WORK INSTRUCTION - Using the data beneath this instruction, retype only the lines from the one that contains "pour remporter la" down to the one that contains "1975, a-t-il rappelé.", both included, exactly as they appear.

(RAW DATA Opens)

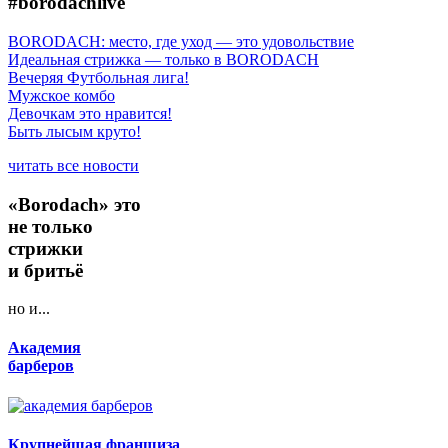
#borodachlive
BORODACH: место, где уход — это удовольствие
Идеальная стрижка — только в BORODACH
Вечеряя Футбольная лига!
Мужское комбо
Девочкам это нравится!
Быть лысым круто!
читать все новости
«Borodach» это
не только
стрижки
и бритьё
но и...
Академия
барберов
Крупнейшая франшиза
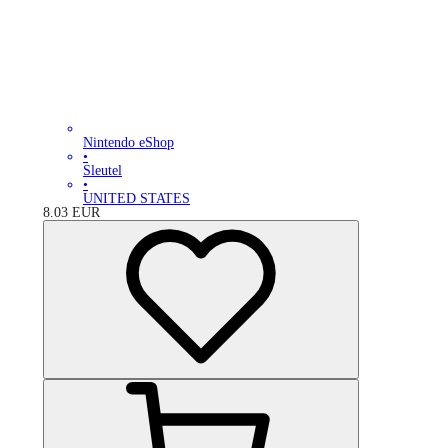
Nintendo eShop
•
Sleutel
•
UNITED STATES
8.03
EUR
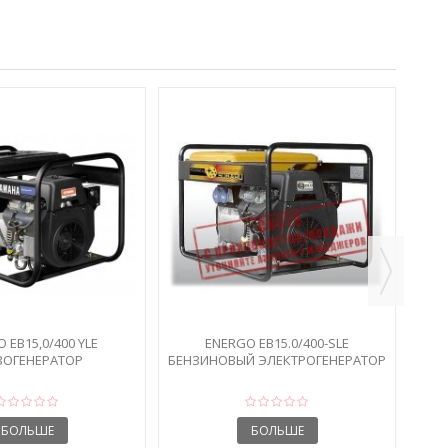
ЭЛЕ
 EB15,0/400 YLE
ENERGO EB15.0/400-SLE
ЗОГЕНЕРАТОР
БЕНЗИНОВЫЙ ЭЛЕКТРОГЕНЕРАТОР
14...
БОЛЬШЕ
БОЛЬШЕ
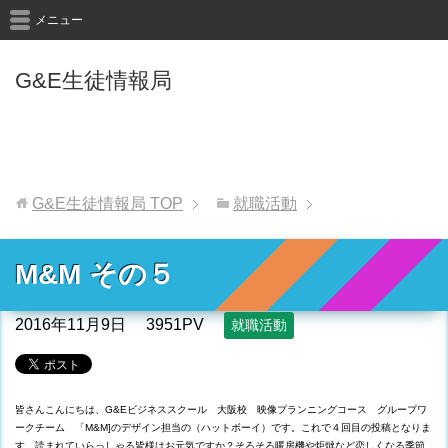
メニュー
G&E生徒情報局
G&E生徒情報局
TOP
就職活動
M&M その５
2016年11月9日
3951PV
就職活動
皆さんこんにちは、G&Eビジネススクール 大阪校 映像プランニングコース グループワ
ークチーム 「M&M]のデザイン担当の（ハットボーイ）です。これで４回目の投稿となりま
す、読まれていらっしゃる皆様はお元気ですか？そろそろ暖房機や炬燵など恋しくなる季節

(RAW DATA Closes)
(RAW DATA Opens)

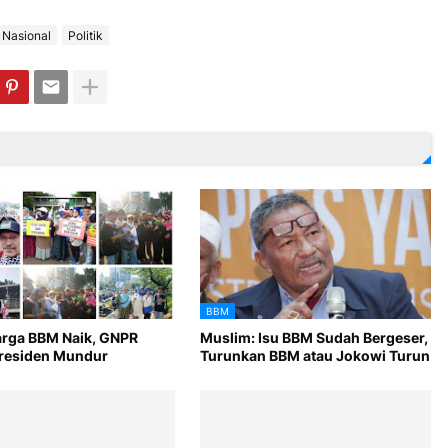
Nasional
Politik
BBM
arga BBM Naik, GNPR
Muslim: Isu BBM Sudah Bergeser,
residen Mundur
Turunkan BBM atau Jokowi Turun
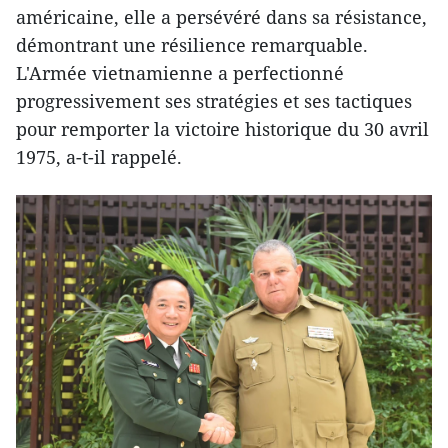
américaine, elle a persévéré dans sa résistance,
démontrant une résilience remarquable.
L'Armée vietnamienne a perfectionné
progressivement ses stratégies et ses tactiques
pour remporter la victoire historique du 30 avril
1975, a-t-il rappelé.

(RAW DATA Closes)

EXERCISE RESPONSE -
pour remporter la victoire historique du 30 avril
1975, a-t-il rappelé.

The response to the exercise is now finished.